Buyer Persona, Buyer Profile, Buyer Center: What is what?
Even though buyer personas are now standard in large marketing departments - for B2B as well as B2C target groups, many, especially in companies with less staff and experience, still struggle with the basics. Get them mixed up and all the "marketing speak" seems even more confusing than it already is for non-experts. We bring order to the chaos of terms:
Buyer Persona
A Buyer Persona, whether B2B or B2C, is the personification of your ideal customer. From a large pool of data, including surveys and market analyses, we create a prototypical person - the buyer persona, whose financial situation, motivations, pain points, worries, wishes, challenges and goals match those of your target group. The result is a person(a) with a name, face and place of residence that does not exist in real life, but could exist in exactly the same way and represents your ideal customers. Data-based.
Buyer profile
A buyer profile, in contrast, is a much more vague, general description of the characteristics and attributes of a target group or potential customers. It can include demographic, psychographic, and behavioral characteristics, but without specific details or an individual identity. A Buyer Profile provides a rough idea of who the potential customers might be, without going into specifics about individuals. Reasons for purchase, pain points, etc. remain obscure.

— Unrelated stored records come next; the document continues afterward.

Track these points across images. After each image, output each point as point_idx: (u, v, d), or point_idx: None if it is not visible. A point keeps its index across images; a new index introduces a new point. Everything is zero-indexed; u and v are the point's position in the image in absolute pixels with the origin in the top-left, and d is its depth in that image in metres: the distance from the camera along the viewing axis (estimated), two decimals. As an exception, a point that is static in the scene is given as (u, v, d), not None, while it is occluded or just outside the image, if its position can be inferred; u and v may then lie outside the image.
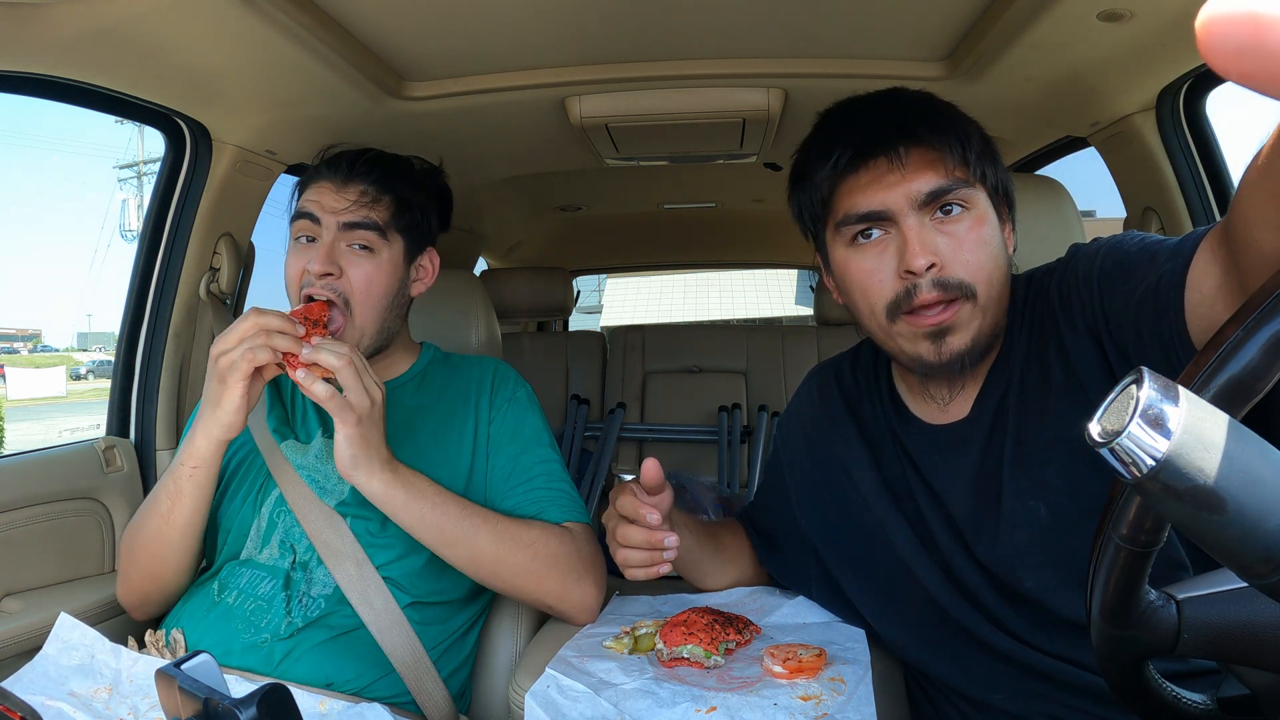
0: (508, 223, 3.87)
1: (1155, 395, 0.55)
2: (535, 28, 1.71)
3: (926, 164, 1.18)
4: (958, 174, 1.18)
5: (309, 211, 1.57)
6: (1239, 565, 0.58)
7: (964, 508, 1.25)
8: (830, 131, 1.27)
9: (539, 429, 1.67)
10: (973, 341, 1.19)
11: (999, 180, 1.24)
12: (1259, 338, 0.63)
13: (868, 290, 1.22)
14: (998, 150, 1.26)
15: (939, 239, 1.17)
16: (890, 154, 1.19)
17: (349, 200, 1.57)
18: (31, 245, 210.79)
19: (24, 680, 1.30)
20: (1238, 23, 0.36)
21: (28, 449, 1.87)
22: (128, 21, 1.44)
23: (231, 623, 1.45)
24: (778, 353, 3.72)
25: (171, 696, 0.91)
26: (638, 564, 1.31)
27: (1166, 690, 0.80)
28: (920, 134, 1.19)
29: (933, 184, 1.17)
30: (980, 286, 1.17)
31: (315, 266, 1.51)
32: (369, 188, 1.59)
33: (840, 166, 1.23)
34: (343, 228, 1.56)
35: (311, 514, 1.51)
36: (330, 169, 1.61)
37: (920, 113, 1.22)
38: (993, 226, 1.21)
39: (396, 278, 1.62)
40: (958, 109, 1.27)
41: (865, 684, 1.17)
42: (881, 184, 1.19)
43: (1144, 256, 1.06)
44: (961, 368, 1.20)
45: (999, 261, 1.20)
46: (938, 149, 1.19)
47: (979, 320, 1.18)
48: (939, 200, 1.18)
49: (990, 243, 1.19)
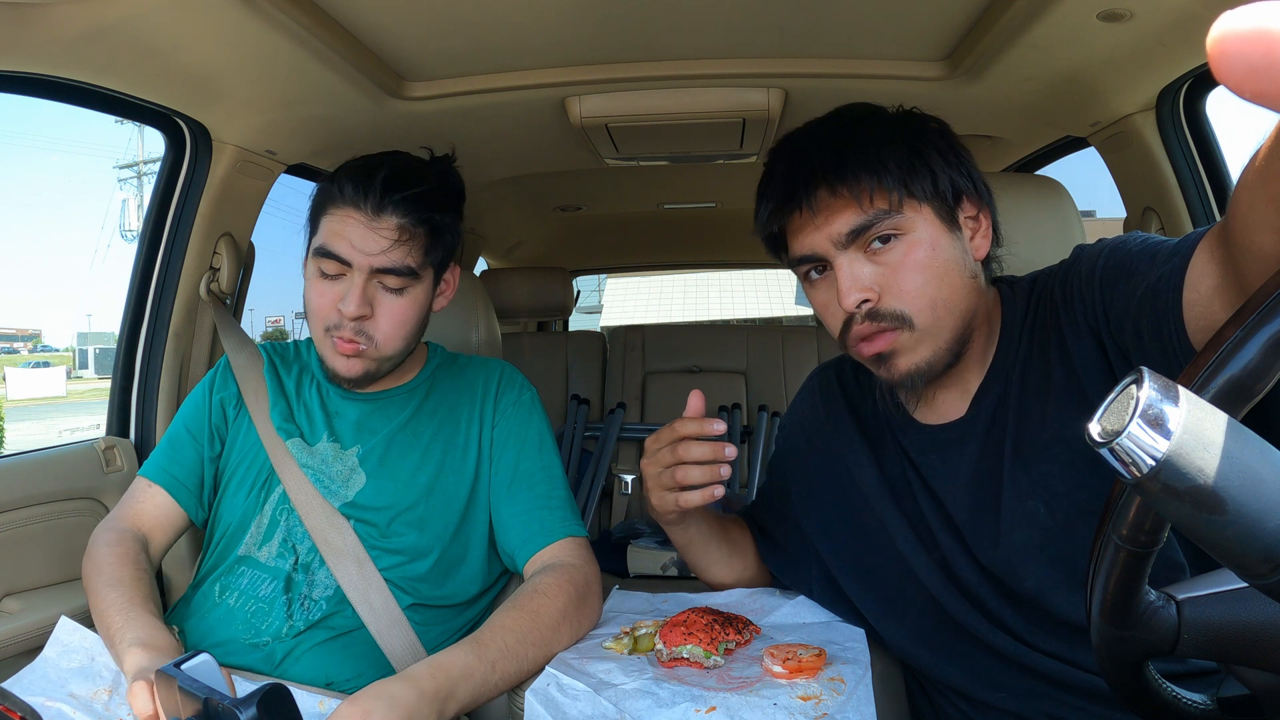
0: (508, 223, 3.87)
1: (1155, 395, 0.55)
2: (535, 28, 1.71)
3: (841, 206, 1.20)
4: (878, 205, 1.18)
5: (338, 254, 1.48)
6: (1239, 565, 0.58)
7: (963, 508, 1.26)
8: (764, 179, 1.31)
9: (543, 433, 1.66)
10: (923, 363, 1.21)
11: (941, 188, 1.22)
12: (1259, 338, 0.63)
13: (825, 319, 1.29)
14: (940, 151, 1.24)
15: (872, 271, 1.19)
16: (804, 203, 1.21)
17: (383, 240, 1.47)
18: (31, 245, 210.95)
19: (24, 682, 1.30)
20: (1250, 41, 0.35)
21: (28, 449, 1.87)
22: (128, 21, 1.44)
23: (232, 625, 1.45)
24: (778, 353, 3.72)
25: (171, 696, 0.91)
26: (698, 481, 1.30)
27: (1167, 690, 0.80)
28: (824, 178, 1.20)
29: (850, 224, 1.19)
30: (917, 314, 1.19)
31: (350, 309, 1.47)
32: (404, 222, 1.49)
33: (766, 218, 1.28)
34: (375, 271, 1.49)
35: (315, 513, 1.51)
36: (358, 195, 1.49)
37: (827, 153, 1.22)
38: (936, 245, 1.20)
39: (425, 305, 1.59)
40: (885, 124, 1.26)
41: (865, 684, 1.17)
42: (805, 230, 1.23)
43: (1145, 257, 1.06)
44: (918, 384, 1.23)
45: (945, 281, 1.20)
46: (846, 189, 1.19)
47: (924, 345, 1.20)
48: (863, 236, 1.19)
49: (931, 265, 1.19)
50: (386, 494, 1.55)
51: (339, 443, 1.60)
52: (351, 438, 1.61)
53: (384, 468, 1.57)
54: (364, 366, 1.53)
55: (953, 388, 1.30)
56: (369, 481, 1.56)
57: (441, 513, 1.56)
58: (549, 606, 1.37)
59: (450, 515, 1.56)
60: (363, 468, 1.57)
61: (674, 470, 1.32)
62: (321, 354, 1.57)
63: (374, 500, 1.54)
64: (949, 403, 1.31)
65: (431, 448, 1.59)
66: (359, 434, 1.61)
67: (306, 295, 1.54)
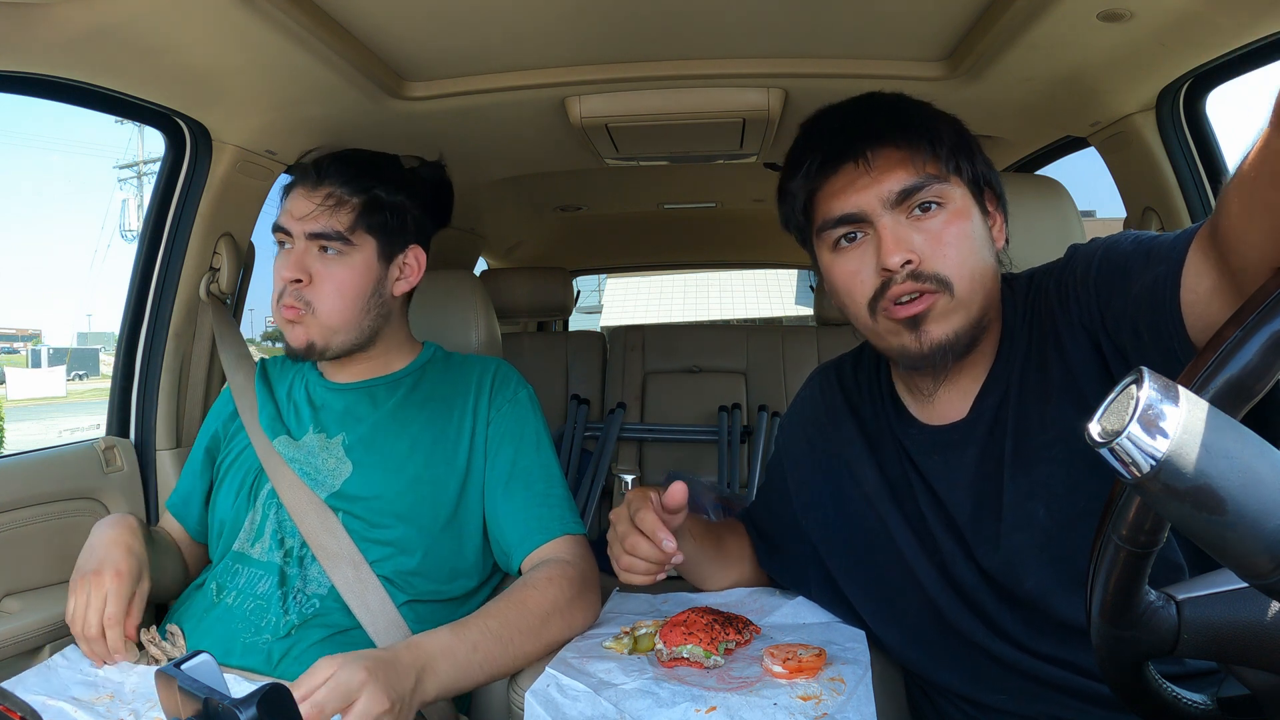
0: (508, 223, 3.87)
1: (1155, 395, 0.55)
2: (535, 28, 1.71)
3: (895, 163, 1.20)
4: (929, 170, 1.20)
5: (280, 224, 1.61)
6: (1239, 565, 0.58)
7: (964, 510, 1.25)
8: (803, 141, 1.31)
9: (539, 431, 1.66)
10: (954, 334, 1.20)
11: (978, 174, 1.25)
12: (1258, 338, 0.63)
13: (851, 290, 1.25)
14: (976, 144, 1.28)
15: (915, 236, 1.19)
16: (858, 157, 1.21)
17: (314, 205, 1.59)
18: (31, 245, 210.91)
19: (26, 682, 1.30)
20: None
21: (28, 449, 1.86)
22: (128, 21, 1.44)
23: (231, 623, 1.45)
24: (778, 353, 3.72)
25: (171, 696, 0.91)
26: (639, 573, 1.31)
27: (1167, 691, 0.80)
28: (886, 135, 1.21)
29: (903, 182, 1.19)
30: (958, 281, 1.18)
31: (287, 273, 1.56)
32: (336, 189, 1.60)
33: (812, 174, 1.26)
34: (309, 236, 1.59)
35: (305, 511, 1.52)
36: (303, 173, 1.65)
37: (887, 114, 1.25)
38: (973, 221, 1.22)
39: (370, 278, 1.62)
40: (931, 107, 1.29)
41: (865, 684, 1.17)
42: (854, 187, 1.22)
43: (1139, 256, 1.06)
44: (945, 359, 1.21)
45: (981, 256, 1.21)
46: (905, 148, 1.21)
47: (959, 314, 1.20)
48: (912, 198, 1.19)
49: (970, 237, 1.21)
50: (374, 483, 1.55)
51: (325, 433, 1.62)
52: (336, 426, 1.63)
53: (370, 455, 1.58)
54: (306, 335, 1.59)
55: (955, 386, 1.29)
56: (355, 470, 1.57)
57: (430, 504, 1.56)
58: (538, 598, 1.40)
59: (439, 508, 1.57)
60: (349, 456, 1.59)
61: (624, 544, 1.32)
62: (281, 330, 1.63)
63: (361, 489, 1.55)
64: (951, 403, 1.30)
65: (420, 438, 1.59)
66: (344, 422, 1.63)
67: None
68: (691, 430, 3.61)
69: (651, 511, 1.29)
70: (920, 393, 1.33)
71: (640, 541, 1.29)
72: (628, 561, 1.32)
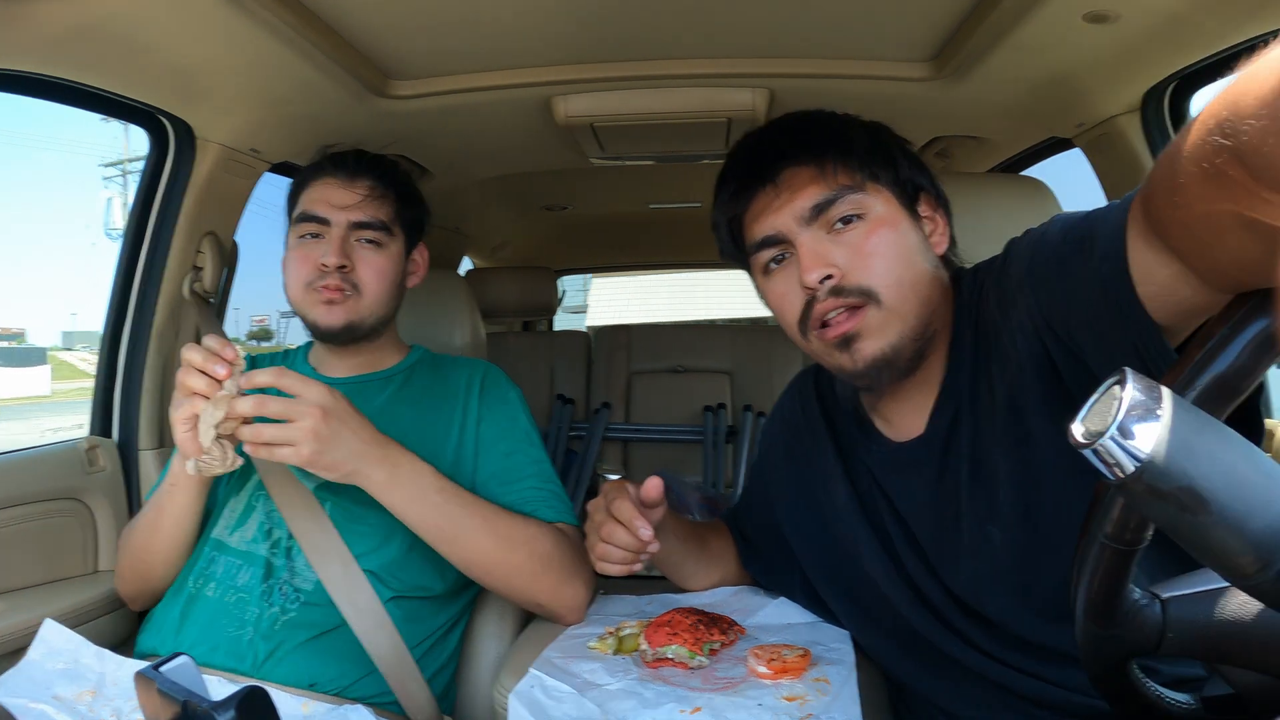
0: (493, 222, 3.86)
1: (1138, 396, 0.55)
2: (521, 27, 1.71)
3: (806, 180, 1.20)
4: (841, 182, 1.18)
5: (316, 214, 1.61)
6: (1222, 566, 0.58)
7: (925, 531, 1.24)
8: (723, 171, 1.32)
9: (529, 430, 1.68)
10: (890, 348, 1.17)
11: (903, 178, 1.23)
12: (1241, 339, 0.63)
13: (783, 311, 1.24)
14: (900, 149, 1.26)
15: (836, 250, 1.17)
16: (767, 180, 1.21)
17: (358, 196, 1.63)
18: (14, 243, 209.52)
19: (8, 684, 1.29)
20: None
21: (10, 449, 1.85)
22: (112, 19, 1.43)
23: (214, 617, 1.44)
24: (763, 353, 3.71)
25: (151, 699, 0.90)
26: (615, 561, 1.32)
27: (1150, 690, 0.81)
28: (793, 153, 1.21)
29: (814, 198, 1.18)
30: (885, 290, 1.15)
31: (331, 260, 1.57)
32: (375, 184, 1.65)
33: (728, 200, 1.27)
34: (353, 226, 1.62)
35: (293, 504, 1.50)
36: (335, 166, 1.67)
37: (794, 133, 1.25)
38: (900, 229, 1.20)
39: (400, 270, 1.71)
40: (847, 118, 1.29)
41: (850, 684, 1.17)
42: (769, 209, 1.22)
43: (1072, 248, 0.99)
44: (883, 376, 1.19)
45: (911, 263, 1.19)
46: (813, 164, 1.20)
47: (892, 326, 1.16)
48: (827, 212, 1.18)
49: (896, 245, 1.18)
50: None
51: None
52: None
53: None
54: (345, 315, 1.61)
55: (909, 400, 1.26)
56: None
57: None
58: (523, 528, 1.49)
59: None
60: None
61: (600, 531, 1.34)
62: (303, 314, 1.64)
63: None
64: (907, 417, 1.27)
65: (409, 432, 1.58)
66: None
67: (286, 266, 1.65)
68: (677, 430, 3.61)
69: (628, 501, 1.30)
70: (872, 409, 1.33)
71: (616, 529, 1.30)
72: (603, 550, 1.33)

However, a Buyer Profile can also describe a company, namely in the B2B area a desired company with which your company would like to do business. The profile maps companies roughly with size, industry, turnover and location that are looking for solutions that your company offers.
Buyer Center
A buyer center describes several B2B personas who are involved in the buying process of a product or service. Unlike B2C customers, who alone decide what they want or need and then make the purchase or use a service, B2B customers always involve several people or even several departments: Initiators, influencers, decision-makers and users.
Let's say logistics needs new software to make warehouse management more efficient. Then the warehouse staff will know exactly where the old software is stuck. They are the initiators. The purchasing department then recognizes, for example, that improved warehouse management could lead to cost savings and more efficient procurement. The people there are then influencers. The logistics department manager will work with the IT department or the external service provider to create a requirements profile (other influencers). This will then be reviewed by management to decide whether to release the budget for it. These would be the decision makers. Depending on the company structure, other people may also be involved, e.g. from the finance department or sales. Users would again be the employees in logistics and possibly also in purchasing. All together they represent the Buyer Center.
The complexity of the buyer center is the reason why several personas are often necessary, especially in B2B. Who exactly these personas are, how they relate to each other, and how they interact and make decisions together is what we put together for our customers in the "Persona Playbook". Such a playbook contains several persona-sedcards of the personas at each point in the company or in the process of the purchase decision: Initiators, Decision Makers, etc.
In the B2C area, you don't need so much effort. Here it is enough to cover the main target group(s) with one or a few persona(s). Here, the most important thing is that these personas are data-based and very precise. So that you play out exactly the right message on exactly the right channel at the perfect time and don't lose any budget due to wastage.